Lorsqu’une opération de coup d’accordéon est prévue dans le jugement arrêtant le plan de redressement, la désignation d’un mandataire ad hoc, sur le fondement de l’article 873 du Code de procédure civile, postérieurement à l’arrêté du plan, permet de passer outre l’opposition des associés récalcitrants.
L’arrêt rendu par la Chambre Commerciale de la Cour de cassation le 22 novembre 2023 (n°22-16.362) met en exergue la possibilité ouverte à une société de contrer le pouvoir de nuisances des associés
récalcitrants en sollicitant la nomination d’un mandataire ad hoc, avec pour mission de voter en lieu et place des actionnaires opposants, permettant ainsi la mise en œuvre d’une opération de coup d’accordéon.
Une société dont le capital se décompose en 30 607 actions détenues par plus de 60 actionnaires, est placée en redressement judiciaire, un administrateur judiciaire étant désigné dans le cadre de la
période d’observation.
Un plan de redressement est arrêté prévoyant des mesures de restructuration financières qui consistent en une réduction de capital social à zéro suivi d’une augmentation de capital avec suppression du droit préférentiel de souscription, par l’émission de 100 000 actions ordinaires au profit d’une société tierce. Par l’effet de la contribution aux pertes, l’opération tend donc à faire perdre aux associés la totalité de leur titre et à les exclure de l’augmentation de capital.

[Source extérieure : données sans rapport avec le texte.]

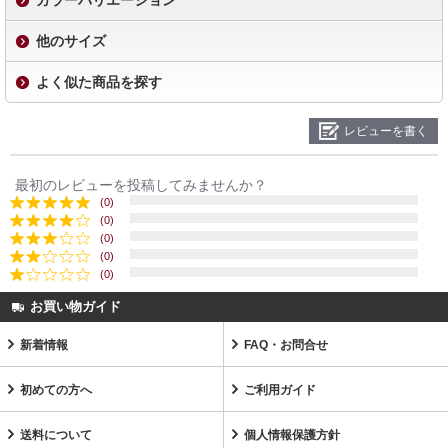
他のサイズ
よく似た商品を探す
レビューを書く
最初のレビューを投稿してみませんか？
(0)
(0)
(0)
(0)
(0)
お買い物ガイド
新着情報
FAQ・お問合せ
初めての方へ
ご利用ガイド
送料について
個人情報保護方針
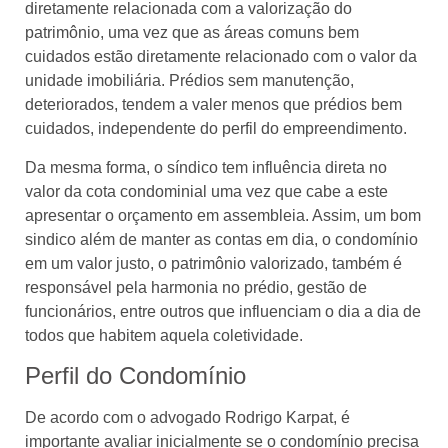
diretamente relacionada com a valorização do
patrimônio, uma vez que as áreas comuns bem
cuidados estão diretamente relacionado com o valor da
unidade imobiliária. Prédios sem manutenção,
deteriorados, tendem a valer menos que prédios bem
cuidados, independente do perfil do empreendimento.
Da mesma forma, o síndico tem influência direta no
valor da cota condominial uma vez que cabe a este
apresentar o orçamento em assembleia. Assim, um bom
sindico além de manter as contas em dia, o condomínio
em um valor justo, o patrimônio valorizado, também é
responsável pela harmonia no prédio, gestão de
funcionários, entre outros que influenciam o dia a dia de
todos que habitem aquela coletividade.
Perfil do Condomínio
De acordo com o advogado Rodrigo Karpat, é
importante avaliar inicialmente se o condomínio precisa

Le jugement arrêtant le plan étant devenu définitif, une assemblée générale est convoquée visant à mettre en œuvre les mesures de restructuration financières prévues dans le plan de redressement. Ces résolutions sont rejetées par les actionnaires en place.
La société les assigne devant le président du Tribunal, statuant en référé, aux fins de voir juger que leur opposition constitue un trouble manifestement illicite qu’il convient de faire cesser puisqu’il expose la société à un dommage imminent (à savoir la liquidation judiciaire).
Elle demande également la désignation un mandataire ad hoc, chargé de voter en lieu et place des actionnaires minoritaires, dans le sens que commande l’intérêt social lors de la prochaine assemblée générale extraordinaire.
Il est fait droit à la demande de la société, raison pour laquelle les actionnaires opposants ont formé un pourvoi en cassation, en invoquant notamment l’article L631-9-1 du Code de commerce.
L’article précité dispose que « si les capitaux propres n’ont pas été reconstitués dans les conditions prévues par l’article L. 626-3, l’administrateur a qualité pour demander la désignation d’un mandataire en justice chargé de convoquer l’assemblée compétente et de voter la reconstitution du capital, à concurrence du montant proposé par l’administrateur, à la place du ou des associés ou actionnaires opposants lorsque le projet de plan prévoit une modification du capital en faveur d’une ou plusieurs personnes qui s’engagent à exécuter le plan ».
Les demandeurs au pourvoi soutiennent qu’une opération d’accordéon ne peut être imposée sur le fondement de l’article L631-9 du Code de commerce et que, de plus, l’opération projetée ne permet pas d’atteindre les seuils légaux en termes de reconstitution des capitaux propres.
La Cour de cassation écarte ce moyen en relevant que l’assemblée générale appelée à autoriser les mesures de restructuration financières s’est tenue postérieurement à l’arrêté du plan, de sorte que les articles L631-9-1 et L626-3 du Code de commerce sont inapplicables. En l’espèce, ce n’est pas l’administrateur judiciaire qui a sollicité la désignation d’un mandataire ad hoc sur la base du projet de plan.
En effet, la Cour souligne le fait que la demande a été présentée par la société, après l’arrêt du plan de redressement, sur le fondement d’une disposition de droit commun et précisément de l’article 873 du Code de procédure civile.
La Cour relève ensuite que l’existence du trouble manifestement illicite et du dommage imminent se trouvait caractérisé en ce que l’opposition des minoritaires se justifie de leur intérêt exclusif et que l’usage du droit de votre apparaît abusif en ce qu’il fait obstacle à la mise en œuvre des mesures de restructuration financières jugées indispensables au redressement de la société et en cela, à sa survie.
Cet arrêt à le mérite de mettre en évidence les outils à disposition de la société qui fait face à des conflits internes et notamment des abus de minorité, pouvant conduire à des situations de blocage qui viennent menacer sa survie.
Il est en effet possible de surmonter l’opposition des minoritaires lorsque l’intérêt social le commande, que ce soit sur le fondement de dispositions spécifiques aux procédures collectives pendant la période d’observation ou sur le fondement du droit commun, une fois le plan de redressement arrêté.
C’est également l’occasion de voir de nouveau rappelée la primauté de l’intérêt social sur celui des actionnaires.